What you should do »
Reproduce the listing from its first line through the line containing "mang theo bên", both included.

-*-

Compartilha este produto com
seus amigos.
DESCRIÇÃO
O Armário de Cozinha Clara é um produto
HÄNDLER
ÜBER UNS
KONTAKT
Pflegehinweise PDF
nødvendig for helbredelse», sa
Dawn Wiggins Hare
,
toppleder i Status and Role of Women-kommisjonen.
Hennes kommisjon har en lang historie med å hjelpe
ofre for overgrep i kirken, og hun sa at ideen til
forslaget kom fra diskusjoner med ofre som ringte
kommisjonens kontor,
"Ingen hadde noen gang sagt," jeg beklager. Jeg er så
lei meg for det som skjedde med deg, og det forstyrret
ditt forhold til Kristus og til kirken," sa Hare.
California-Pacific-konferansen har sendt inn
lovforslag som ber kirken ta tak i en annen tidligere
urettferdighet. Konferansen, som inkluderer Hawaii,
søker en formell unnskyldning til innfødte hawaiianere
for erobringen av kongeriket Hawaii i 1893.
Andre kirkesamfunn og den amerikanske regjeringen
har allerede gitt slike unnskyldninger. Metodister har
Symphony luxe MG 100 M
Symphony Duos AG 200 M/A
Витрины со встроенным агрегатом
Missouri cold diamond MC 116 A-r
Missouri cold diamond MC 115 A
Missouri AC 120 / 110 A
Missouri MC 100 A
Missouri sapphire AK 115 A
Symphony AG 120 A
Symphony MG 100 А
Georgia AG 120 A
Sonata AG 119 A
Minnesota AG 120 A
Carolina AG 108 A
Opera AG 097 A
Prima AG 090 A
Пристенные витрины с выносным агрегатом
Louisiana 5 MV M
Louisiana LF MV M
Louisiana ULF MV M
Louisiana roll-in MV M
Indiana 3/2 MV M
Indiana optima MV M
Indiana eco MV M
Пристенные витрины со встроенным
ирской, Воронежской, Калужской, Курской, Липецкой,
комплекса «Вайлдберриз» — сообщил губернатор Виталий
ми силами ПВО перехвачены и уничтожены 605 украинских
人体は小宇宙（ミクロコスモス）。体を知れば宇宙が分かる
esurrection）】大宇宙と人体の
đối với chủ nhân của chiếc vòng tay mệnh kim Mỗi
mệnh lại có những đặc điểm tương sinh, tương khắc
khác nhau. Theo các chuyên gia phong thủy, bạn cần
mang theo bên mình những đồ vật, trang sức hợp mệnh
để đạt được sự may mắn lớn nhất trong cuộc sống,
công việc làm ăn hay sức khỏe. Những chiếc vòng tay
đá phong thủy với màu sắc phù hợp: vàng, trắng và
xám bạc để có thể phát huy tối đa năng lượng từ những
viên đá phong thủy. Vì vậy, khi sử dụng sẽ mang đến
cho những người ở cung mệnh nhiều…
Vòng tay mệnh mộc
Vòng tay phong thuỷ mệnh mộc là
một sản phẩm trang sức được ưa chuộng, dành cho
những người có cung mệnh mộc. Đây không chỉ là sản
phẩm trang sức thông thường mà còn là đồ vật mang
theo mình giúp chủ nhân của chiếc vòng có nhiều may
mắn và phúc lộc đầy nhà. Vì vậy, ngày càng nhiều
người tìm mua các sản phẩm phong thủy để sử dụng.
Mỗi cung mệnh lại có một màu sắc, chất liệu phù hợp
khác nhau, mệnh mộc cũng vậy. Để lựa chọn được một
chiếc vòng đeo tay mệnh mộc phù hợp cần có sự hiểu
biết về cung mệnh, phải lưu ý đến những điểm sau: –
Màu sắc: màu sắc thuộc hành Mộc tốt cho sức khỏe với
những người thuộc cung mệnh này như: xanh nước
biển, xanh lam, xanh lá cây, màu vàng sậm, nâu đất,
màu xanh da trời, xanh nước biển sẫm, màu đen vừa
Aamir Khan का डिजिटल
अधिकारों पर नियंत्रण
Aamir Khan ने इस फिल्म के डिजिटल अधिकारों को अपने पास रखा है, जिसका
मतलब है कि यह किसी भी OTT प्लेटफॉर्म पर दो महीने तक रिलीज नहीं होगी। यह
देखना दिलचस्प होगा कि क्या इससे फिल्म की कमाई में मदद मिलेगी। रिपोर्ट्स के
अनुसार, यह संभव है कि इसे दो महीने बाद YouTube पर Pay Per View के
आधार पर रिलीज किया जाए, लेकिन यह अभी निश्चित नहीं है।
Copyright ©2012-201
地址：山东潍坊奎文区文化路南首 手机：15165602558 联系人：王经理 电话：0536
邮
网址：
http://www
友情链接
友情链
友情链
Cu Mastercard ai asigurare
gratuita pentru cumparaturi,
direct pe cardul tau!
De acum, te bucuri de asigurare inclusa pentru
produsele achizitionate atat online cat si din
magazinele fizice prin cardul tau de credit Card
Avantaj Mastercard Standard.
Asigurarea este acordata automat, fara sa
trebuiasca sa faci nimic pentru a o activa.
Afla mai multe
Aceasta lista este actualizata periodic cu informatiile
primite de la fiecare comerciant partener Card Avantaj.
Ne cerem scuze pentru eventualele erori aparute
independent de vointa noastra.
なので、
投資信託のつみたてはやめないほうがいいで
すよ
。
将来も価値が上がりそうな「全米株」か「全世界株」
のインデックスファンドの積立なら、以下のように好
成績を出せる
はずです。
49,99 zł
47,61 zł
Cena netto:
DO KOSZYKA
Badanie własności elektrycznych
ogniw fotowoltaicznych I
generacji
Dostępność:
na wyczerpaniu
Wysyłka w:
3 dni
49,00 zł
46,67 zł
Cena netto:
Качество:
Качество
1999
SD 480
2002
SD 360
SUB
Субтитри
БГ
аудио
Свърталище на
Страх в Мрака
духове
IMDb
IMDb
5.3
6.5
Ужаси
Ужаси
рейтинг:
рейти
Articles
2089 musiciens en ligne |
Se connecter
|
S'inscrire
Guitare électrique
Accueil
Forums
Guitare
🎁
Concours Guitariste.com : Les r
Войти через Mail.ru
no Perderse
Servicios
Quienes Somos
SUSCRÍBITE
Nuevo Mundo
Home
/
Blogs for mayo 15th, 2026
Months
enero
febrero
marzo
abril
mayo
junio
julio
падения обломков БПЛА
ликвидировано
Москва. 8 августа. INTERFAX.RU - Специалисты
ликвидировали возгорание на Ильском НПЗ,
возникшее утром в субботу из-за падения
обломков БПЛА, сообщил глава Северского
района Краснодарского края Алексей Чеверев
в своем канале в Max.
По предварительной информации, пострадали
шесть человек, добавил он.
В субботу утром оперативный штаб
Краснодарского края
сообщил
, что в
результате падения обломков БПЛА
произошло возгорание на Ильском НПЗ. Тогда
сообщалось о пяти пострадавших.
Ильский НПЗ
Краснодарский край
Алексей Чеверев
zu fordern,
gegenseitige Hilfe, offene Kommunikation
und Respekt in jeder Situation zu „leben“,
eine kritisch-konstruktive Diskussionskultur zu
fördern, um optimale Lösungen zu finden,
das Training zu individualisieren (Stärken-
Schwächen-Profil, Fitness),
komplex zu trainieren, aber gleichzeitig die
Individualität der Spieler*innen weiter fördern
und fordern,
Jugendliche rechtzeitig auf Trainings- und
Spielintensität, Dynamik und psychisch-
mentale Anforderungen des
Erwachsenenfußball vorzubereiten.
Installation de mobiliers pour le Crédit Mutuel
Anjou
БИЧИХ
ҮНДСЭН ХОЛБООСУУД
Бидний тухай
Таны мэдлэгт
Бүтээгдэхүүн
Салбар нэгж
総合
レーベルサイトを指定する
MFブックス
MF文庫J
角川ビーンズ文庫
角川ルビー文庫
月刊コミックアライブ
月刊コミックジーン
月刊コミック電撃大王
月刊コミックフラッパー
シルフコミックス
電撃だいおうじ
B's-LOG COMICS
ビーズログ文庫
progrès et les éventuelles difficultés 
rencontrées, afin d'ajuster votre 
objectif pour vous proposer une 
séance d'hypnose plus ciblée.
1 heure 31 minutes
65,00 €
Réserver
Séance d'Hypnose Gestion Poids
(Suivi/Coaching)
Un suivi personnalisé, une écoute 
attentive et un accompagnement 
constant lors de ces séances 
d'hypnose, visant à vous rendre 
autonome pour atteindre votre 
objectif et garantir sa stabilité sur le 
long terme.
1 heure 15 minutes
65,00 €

-*-

Finished task »
Compartilha este produto com
seus amigos.
DESCRIÇÃO
O Armário de Cozinha Clara é um produto
HÄNDLER
ÜBER UNS
KONTAKT
Pflegehinweise PDF
nødvendig for helbredelse», sa
Dawn Wiggins Hare
,
toppleder i Status and Role of Women-kommisjonen.
Hennes kommisjon har en lang historie med å hjelpe
ofre for overgrep i kirken, og hun sa at ideen til
forslaget kom fra diskusjoner med ofre som ringte
kommisjonens kontor,
"Ingen hadde noen gang sagt," jeg beklager. Jeg er så
lei meg for det som skjedde med deg, og det forstyrret
ditt forhold til Kristus og til kirken," sa Hare.
California-Pacific-konferansen har sendt inn
lovforslag som ber kirken ta tak i en annen tidligere
urettferdighet. Konferansen, som inkluderer Hawaii,
søker en formell unnskyldning til innfødte hawaiianere
for erobringen av kongeriket Hawaii i 1893.
Andre kirkesamfunn og den amerikanske regjeringen
har allerede gitt slike unnskyldninger. Metodister har
Symphony luxe MG 100 M
Symphony Duos AG 200 M/A
Витрины со встроенным агрегатом
Missouri cold diamond MC 116 A-r
Missouri cold diamond MC 115 A
Missouri AC 120 / 110 A
Missouri MC 100 A
Missouri sapphire AK 115 A
Symphony AG 120 A
Symphony MG 100 А
Georgia AG 120 A
Sonata AG 119 A
Minnesota AG 120 A
Carolina AG 108 A
Opera AG 097 A
Prima AG 090 A
Пристенные витрины с выносным агрегатом
Louisiana 5 MV M
Louisiana LF MV M
Louisiana ULF MV M
Louisiana roll-in MV M
Indiana 3/2 MV M
Indiana optima MV M
Indiana eco MV M
Пристенные витрины со встроенным
ирской, Воронежской, Калужской, Курской, Липецкой,
комплекса «Вайлдберриз» — сообщил губернатор Виталий
ми силами ПВО перехвачены и уничтожены 605 украинских
人体は小宇宙（ミクロコスモス）。体を知れば宇宙が分かる
esurrection）】大宇宙と人体の
đối với chủ nhân của chiếc vòng tay mệnh kim Mỗi
mệnh lại có những đặc điểm tương sinh, tương khắc
khác nhau. Theo các chuyên gia phong thủy, bạn cần
mang theo bên mình những đồ vật, trang sức hợp mệnh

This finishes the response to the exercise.